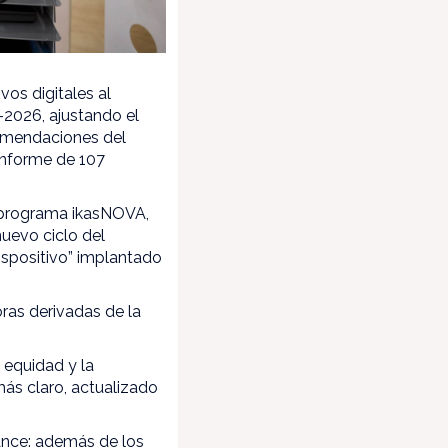
os digitales al
-2026, ajustando el
comendaciones del
 informe de 107
l programa ikasNOVA,
nuevo ciclo del
ispositivo” implantado
ras derivadas de la
 equidad y la
ás claro, actualizado
cance: además de los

● ● ● ● ● ● ●

**WHAT TO WORK ON:**
Write out the lines of text in the material above as a numbered list, skipping any blank lines and leaving out the pictures.

**THE ANSWER:**
1. os digitales al
2. -2026, ajustando el
3. comendaciones del
4.  informe de 107
5. l programa ikasNOVA,
6. nuevo ciclo del
7. ispositivo” implantado
8. ras derivadas de la
9.  equidad y la
10. ás claro, actualizado
11. cance: además de los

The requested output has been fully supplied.